A novel importance scores based variable selection approach and validation using a MIR and NIR dataset

Spectrochim Acta A Mol Biomol Spectrosc. 2025 Jan 4:330:125701. doi: 10.1016/j.saa.2025.125701. Online ahead of print.

Abstract

Variable selection is important in spectral analysis for improving interpretation quality and accuracy. This study introduces a novel variable selection process, named "VMHBSC", which consists of six steps, with each letter representing one step. To demonstrate its process and advantages, two datasets were employed, a mid-infrared spectral (MIR) dataset (234 × 7468, sample number × variables) of Chenpi samples (a traditional Chinese medicinal material derived from the dried peel of mature tangerines) and a near-infrared spectral (NIR) dataset (16000 × 256) for modeling competition.

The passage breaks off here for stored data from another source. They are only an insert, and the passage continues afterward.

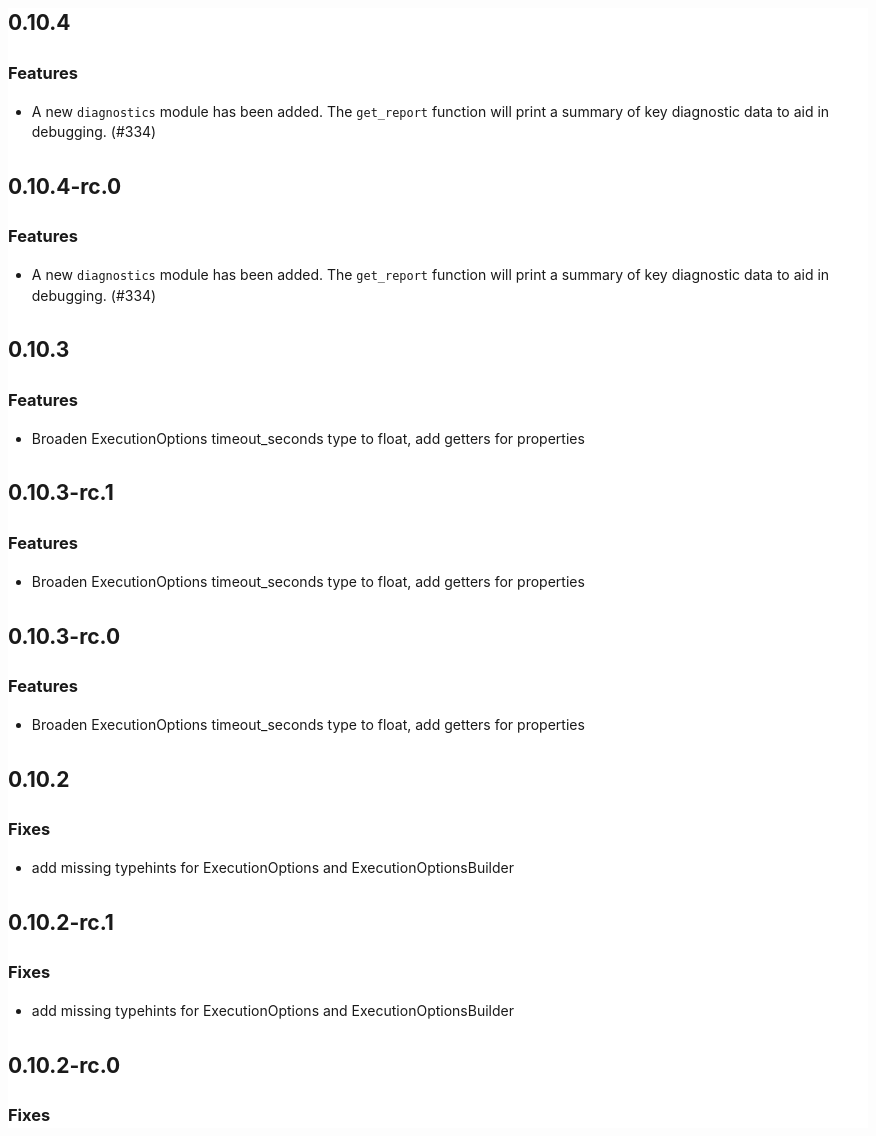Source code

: ## 0.10.4

### Features

- A new `diagnostics` module has been added. The `get_report` function will print a summary of key diagnostic data to aid in debugging. (#334)

## 0.10.4-rc.0

### Features

- A new `diagnostics` module has been added. The `get_report` function will print a summary of key diagnostic data to aid in debugging. (#334)

## 0.10.3

### Features

- Broaden ExecutionOptions timeout_seconds type to float, add getters for properties

## 0.10.3-rc.1

### Features

- Broaden ExecutionOptions timeout_seconds type to float, add getters for properties

## 0.10.3-rc.0

### Features

- Broaden ExecutionOptions timeout_seconds type to float, add getters for properties

## 0.10.2

### Fixes

- add missing typehints for ExecutionOptions and ExecutionOptionsBuilder

## 0.10.2-rc.1

### Fixes

- add missing typehints for ExecutionOptions and ExecutionOptionsBuilder

## 0.10.2-rc.0

### Fixes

In the MIR dataset, VMHBSC selected 3 important variables from all 7468 variables, and models established using Decision Trees (DT), Gradient Boosting Decision Tree (GBDT), and Extreme Gradient Boosting (XGBoost) achieved higher accuracy compared to models using other variable selection methods. For the NIR dataset, VMHBSC selected 24 important variables from all 256 variables. Based on these 24 common variables, three hybrid models (VMHBSC-DT, VMHBSC-GBDT and VMHBSC-XGBoost) were also established and shown stable performance. These findings indicate the effectiveness of the VMHBSC process in enhancing model performance and robustness.

Keywords: Discriminate analysis; Machine learning; VMHBSC; Variable selection.